Cependant, la neige finit par se dissiper sous l’influence de la température, qui se releva. La pluie vint à tomber, et, grâce à son action dissolvante, la couche blanche s’effaça. Malgré le mauvais temps, les colons renouvelèrent leur réserve en toutes choses, amandes de pin-pignon, racines de dragonnier, rhizomes, liqueur d’érable, pour la partie végétale ; lapins de garenne, agoutis et kangourous, pour la partie animale. Cela nécessita quelques excursions dans la forêt, et l’on constata qu’une certaine quantité d’arbres avaient été abattus par le dernier ouragan. Le marin et Nab poussèrent même, avec le chariot, jusqu’au gisement de houille, afin de rapporter quelques tonnes de combustible. Ils virent en passant que la cheminée du four à poteries avait été très endommagée par le vent et découronnée de six bons pieds au moins. En même temps que le charbon, la provision de bois fut également renouvelée à Granite-House, et on profita du courant de la Mercy, qui était redevenu libre, pour en amener plusieurs trains. Il pouvait se faire que la période des grands froids ne fût pas achevée. Une visite avait été faite également aux Cheminées, et les colons ne purent que s’applaudir de ne pas y avoir demeuré pendant la tempête. La mer avait laissé là des marques incontestables de ses ravages.

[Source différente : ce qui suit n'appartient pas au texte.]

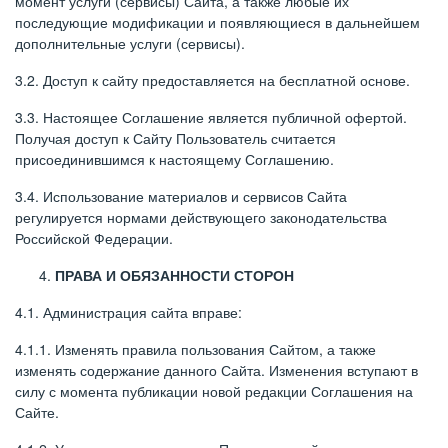
момент услуги (сервисы) Сайта, а также любые их
последующие модификации и появляющиеся в дальнейшем
дополнительные услуги (сервисы).
3.2. Доступ к сайту предоставляется на бесплатной основе.
3.3. Настоящее Соглашение является публичной офертой.
Получая доступ к Сайту Пользователь считается
присоединившимся к настоящему Соглашению.
3.4. Использование материалов и сервисов Сайта
регулируется нормами действующего законодательства
Российской Федерации.
ПРАВА И ОБЯЗАННОСТИ СТОРОН
4.1. Администрация сайта вправе:
4.1.1. Изменять правила пользования Сайтом, а также
изменять содержание данного Сайта. Изменения вступают в
силу с момента публикации новой редакции Соглашения на
Сайте.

Soulevée par les vents du large, et sautant par-dessus l’îlot, elle avait violemment assailli les couloirs, qui étaient à demi ensablés, et d’épaisses couches de varech recouvraient les roches. Pendant que Nab, Harbert et Pencroff chassaient ou renouvelaient les provisions de combustible, Cyrus Smith et Gédéon Spilett s’occupèrent à déblayer les Cheminées, et ils retrouvèrent la forge et les fourneaux à peu près intacts, protégés qu’ils avaient été tout d’abord par l’entassement des sables.